### WHAT YOU SHOULD DO:
Resume the sermon on idolatry that appears below, writing on from its last sentence.

### SELECTED PASSAGE:
§ §
Defined another way, what we are talking about in naming those things that we possess and those things (or persons) that we have relationships with is: Idolatry.
Down through much of their history, God’s ancient peoples in Old Testament times wrestled with the temptation to follow idols. Remember the incident at the foot of Mt. Sinai as Moses is on the mountaintop receiving the tablets of the Ten Commandments? Down at the base of the mountain, Moses’ brother, Aaron, is leading the people in the creation of and worship of a golden calf. Idolatry.
As the people of Israel enter the Promised Land, they fall prey to the temptation to adopt the worship of the Canaanite gods of the people who had inhabited the land. The Asherah poles, the Canaanite god Molech, and the god Phoenician Baal, were all objects of the people’s attention, worship and affection. Sometimes, such worship even took place in the Temple in Jerusalem, and sometimes, the worship of these pagan idols was mingled with the worship of the God of Abraham, Isaac and Jacob.[1]
Into this situation, the prophet Jeremiah comes. God sent this prophet, who is often known by the title “The Weeping Prophet” to warn God’s people that their fascination with idols will end calamitously. In our Old Testament reading appointed for this morning, Jeremiah looks forward through the years which lay ahead to see a time when God’s people will be cured of their idolatrous ways. Indeed, the exile of God’s people into Babylon[2] took care of their problem with idols.
Now, let’s turn our attention to this morning’s Gospel text. We hear that some Greeks have come to see Jesus. The request to see the Lord confirms Jesus’ growing popularity among the people. Earlier in John’s Gospel account, we are told that there was a movement beginning to make Jesus king.(see John 6:15).
Jesus had been healing people. He had fed the multitudes. His teaching was with an authority not possessed by the scribes and the Pharisees. Perhaps it would have been easy for Him to fall in love with all that popularity. Perhaps it might have been tempting for Him to claim an earthly throne as king over the Jews.
Prior to the beginning of His earthly ministry, Jesus had been tempted, tempted with invitations to claim worldly power. Matthew’s Gospel account records the words of the devil, who said, “All these (the kingdoms of the world) I will give you, if you will fall down and worship me.” (Matthew 4: 9.)
§ §
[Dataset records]
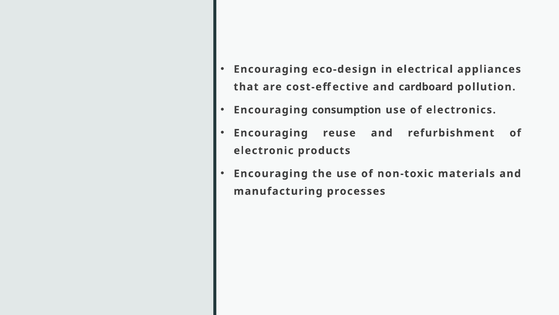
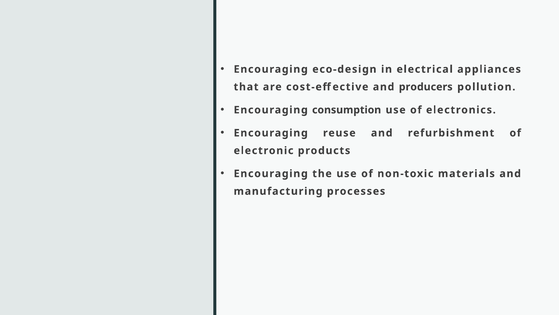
cardboard: cardboard -> producers
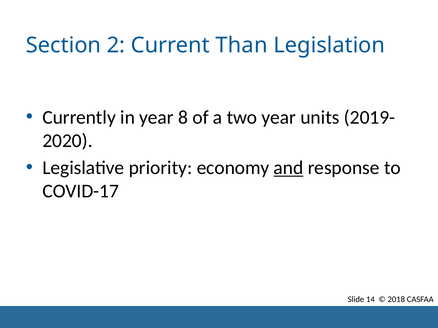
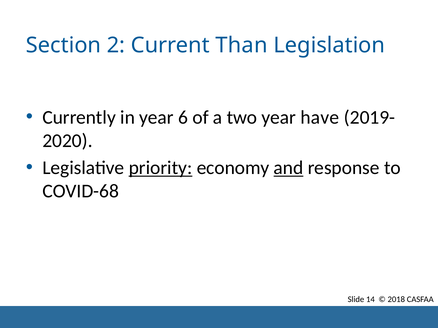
8: 8 -> 6
units: units -> have
priority underline: none -> present
COVID-17: COVID-17 -> COVID-68
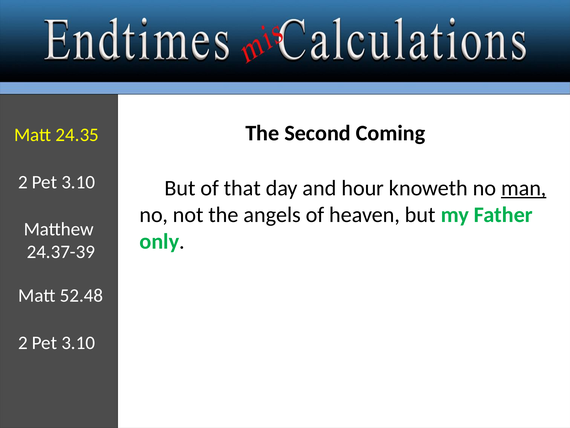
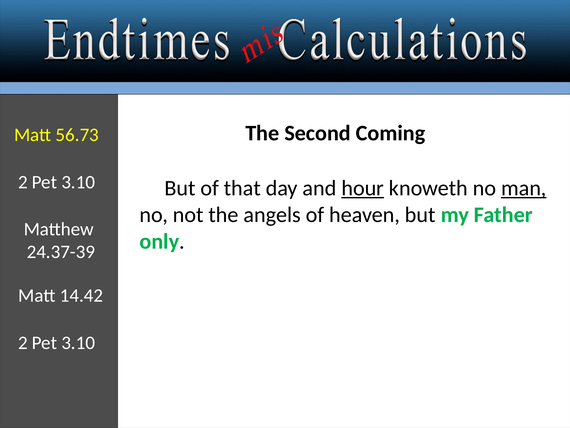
24.35: 24.35 -> 56.73
hour underline: none -> present
52.48: 52.48 -> 14.42
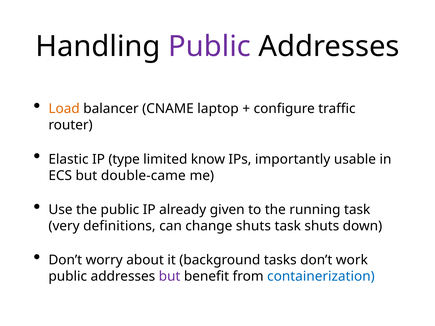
§ §
### ANSWER TO THE EXERCISE:
Temptations to put something or someone in between God’s will and our relationship to Him constitute idolatry.
If Jesus had succumbed to the temptation to build on His popularity with the people, rising to be the king of the Jews in an earthly sense, He would have placed that relationship between Himself and God’s will for His life.
Fortunately for all Christian believers, the Lord did not allow anything to come between His will and God the Father’s will.
He knew the Father’s will was for Him to die, to become that grain of wheat which falls into the ground, where it will give new growth and new life.
We live in a world which is filled with temptations to idolatry.
Objects, many of them very appealing and very attractive, call us to focus our attention on these things. We are surrounded (immersed) in a world of physical objects. Relationships with others might also take first place in our lives.
Key to understanding the true nature of idolatry is to increase our awareness of idolatry as being – at its root – all about our relationships with the things that inhabit our lives, and to the relationships that shape our existence. Having objects and relationships with others in our lives is necessary, even beneficial, provided we remember that our relationship to God must take first place.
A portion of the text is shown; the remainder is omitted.